25.08.2016 Tarihli Resmi Gazetede yayımlanan Sosyal Sigorta İşlemleri Yönetmeliğinde Değişiklik Yapılmasına İlişkin Yönetmelik ile Sosyal Sigorta İşlemleri Yönetmeliğinin 11. Maddesine aşağıdaki bent eklenmiştir.

“(7) Bu madde kapsamında Kanunun 4 üncü maddesinin birinci fıkrasının (a) bendine tabi sigortalı çalıştıran işverenler e-sigorta yoluyla yaptıkları bildirimleri bildirgede belirtilen işe giriş tarihini takip eden ilk iş günü saat 23.59’a kadar e-sigorta yoluyla iptal edebilir.”

[1] Özel tüketim vergisi konusuna giren malları beyan eden ve alış belgelerini ibraz edemeyen mükelleflerin bu malların beyan tarihindeki miktarı ve emsal bedeli üzerinden geçerli olan özel tüketim vergisini beyanname verme süresi içinde ayrı bir beyanname ile beyan ederek aynı süre içinde ödemeleri hâlinde bu mallar bakımından 6/6/2002 tarihli ve 4760 sayılı Özel Tüketim Vergisi Kanununun 4 üncü maddesinin (3) numaralı fıkrası hükmü uygulanmaz.

[2] KDV Kanununun 9 uncu maddesinin (2) numaralı fıkrasında; fiili ya da kaydî envanter sırasında belgesiz mal bulundurulduğunun tespiti hâlinde, bu alışlar nedeniyle, ziyaa uğratılan KDV’nin, belgesiz mal bulunduran mükelleften aranacağı, bu uygulamaya göre yapılan tarhiyata da vergi ziyaı cezası uygulanacağı hüküm altına alınmıştır.

[3] 28. Madde “Çıkma izni almak suretiyle Türk vatandaşlığını kaybeden kişilere tanınan haklar”ı düzenlemektedir.
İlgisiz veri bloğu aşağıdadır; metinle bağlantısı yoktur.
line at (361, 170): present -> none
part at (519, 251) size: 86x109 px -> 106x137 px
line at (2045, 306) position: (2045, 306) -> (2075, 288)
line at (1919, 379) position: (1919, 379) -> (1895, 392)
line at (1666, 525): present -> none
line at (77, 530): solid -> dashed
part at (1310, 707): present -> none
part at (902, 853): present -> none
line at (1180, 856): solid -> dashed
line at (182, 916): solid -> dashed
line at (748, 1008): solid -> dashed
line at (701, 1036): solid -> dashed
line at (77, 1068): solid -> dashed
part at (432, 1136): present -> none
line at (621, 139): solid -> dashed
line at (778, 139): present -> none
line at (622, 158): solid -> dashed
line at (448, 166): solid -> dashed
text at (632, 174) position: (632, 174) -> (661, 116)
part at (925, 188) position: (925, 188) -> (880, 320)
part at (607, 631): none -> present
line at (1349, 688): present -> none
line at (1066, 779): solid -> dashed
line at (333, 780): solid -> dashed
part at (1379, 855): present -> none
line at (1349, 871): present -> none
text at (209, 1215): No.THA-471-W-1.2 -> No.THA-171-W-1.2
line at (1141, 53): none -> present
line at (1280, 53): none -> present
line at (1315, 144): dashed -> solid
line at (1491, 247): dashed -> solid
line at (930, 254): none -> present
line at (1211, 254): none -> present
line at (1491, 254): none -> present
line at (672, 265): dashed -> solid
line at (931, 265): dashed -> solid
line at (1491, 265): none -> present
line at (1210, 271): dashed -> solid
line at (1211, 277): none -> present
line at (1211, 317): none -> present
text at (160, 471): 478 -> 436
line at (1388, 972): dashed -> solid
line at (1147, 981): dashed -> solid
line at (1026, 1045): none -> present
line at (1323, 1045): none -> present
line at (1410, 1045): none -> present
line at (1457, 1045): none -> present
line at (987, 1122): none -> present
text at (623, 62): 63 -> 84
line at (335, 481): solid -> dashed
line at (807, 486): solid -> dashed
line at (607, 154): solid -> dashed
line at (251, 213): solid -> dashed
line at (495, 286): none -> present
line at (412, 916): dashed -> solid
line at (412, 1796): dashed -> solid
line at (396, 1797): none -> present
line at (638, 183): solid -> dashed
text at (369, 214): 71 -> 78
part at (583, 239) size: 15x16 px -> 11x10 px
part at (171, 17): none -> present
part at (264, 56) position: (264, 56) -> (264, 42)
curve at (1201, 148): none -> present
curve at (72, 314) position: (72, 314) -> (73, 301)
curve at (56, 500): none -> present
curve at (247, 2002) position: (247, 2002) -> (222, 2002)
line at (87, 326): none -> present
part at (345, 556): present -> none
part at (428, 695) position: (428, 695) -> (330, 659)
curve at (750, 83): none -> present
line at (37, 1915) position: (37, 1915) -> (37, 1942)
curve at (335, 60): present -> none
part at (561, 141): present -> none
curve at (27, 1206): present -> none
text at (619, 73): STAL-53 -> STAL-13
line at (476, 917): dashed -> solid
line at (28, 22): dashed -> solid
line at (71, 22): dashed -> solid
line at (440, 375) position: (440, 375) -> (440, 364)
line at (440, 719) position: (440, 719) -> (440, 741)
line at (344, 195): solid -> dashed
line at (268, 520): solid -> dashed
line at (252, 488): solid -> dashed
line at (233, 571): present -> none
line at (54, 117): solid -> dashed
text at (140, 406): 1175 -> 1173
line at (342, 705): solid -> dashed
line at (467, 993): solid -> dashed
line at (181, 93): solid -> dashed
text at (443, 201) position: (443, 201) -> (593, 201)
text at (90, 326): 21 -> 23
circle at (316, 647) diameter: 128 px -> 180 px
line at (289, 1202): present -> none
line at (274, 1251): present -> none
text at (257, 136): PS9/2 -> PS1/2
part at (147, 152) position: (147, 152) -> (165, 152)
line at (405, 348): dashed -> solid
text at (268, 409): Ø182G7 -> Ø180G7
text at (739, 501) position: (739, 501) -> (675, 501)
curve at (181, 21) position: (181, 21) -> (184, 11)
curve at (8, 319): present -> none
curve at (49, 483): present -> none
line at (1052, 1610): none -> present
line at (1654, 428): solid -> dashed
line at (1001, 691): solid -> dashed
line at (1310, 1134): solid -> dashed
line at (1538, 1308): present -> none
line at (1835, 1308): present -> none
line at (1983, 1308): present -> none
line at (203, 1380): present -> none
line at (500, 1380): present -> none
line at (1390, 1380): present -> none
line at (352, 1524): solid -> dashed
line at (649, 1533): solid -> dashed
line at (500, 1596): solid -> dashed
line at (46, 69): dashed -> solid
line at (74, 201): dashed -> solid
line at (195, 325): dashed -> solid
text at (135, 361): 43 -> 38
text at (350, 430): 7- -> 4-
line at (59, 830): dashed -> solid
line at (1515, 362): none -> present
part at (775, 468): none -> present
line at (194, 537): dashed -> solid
[4] Eski tabir ile “SSK’lılar” – hizmet akdi ile çalışanlar.

[5] Emekli Sandığına tabi olanlar.

[6] Katılımcılardan;

a) En az üç yıl sistemde kalanlar Devlet katkısı hesabındaki tutarın yüzde onbeşine,

b) En az altı yıl sistemde kalanlar Devlet katkısı hesabındaki tutarın yüzde otuzbeşine,

c) En az on yıl sistemde kalanlar Devlet katkısı hesabındaki tutarın yüzde altmışına,

hak kazanır. Bireysel emeklilik sisteminden emeklilik hakkı kazananlar ile bu sistemden vefat veya malûliyet nedeniyle ayrılanlar Devlet katkısı hesabındaki tutarın tamamına hak kazanır.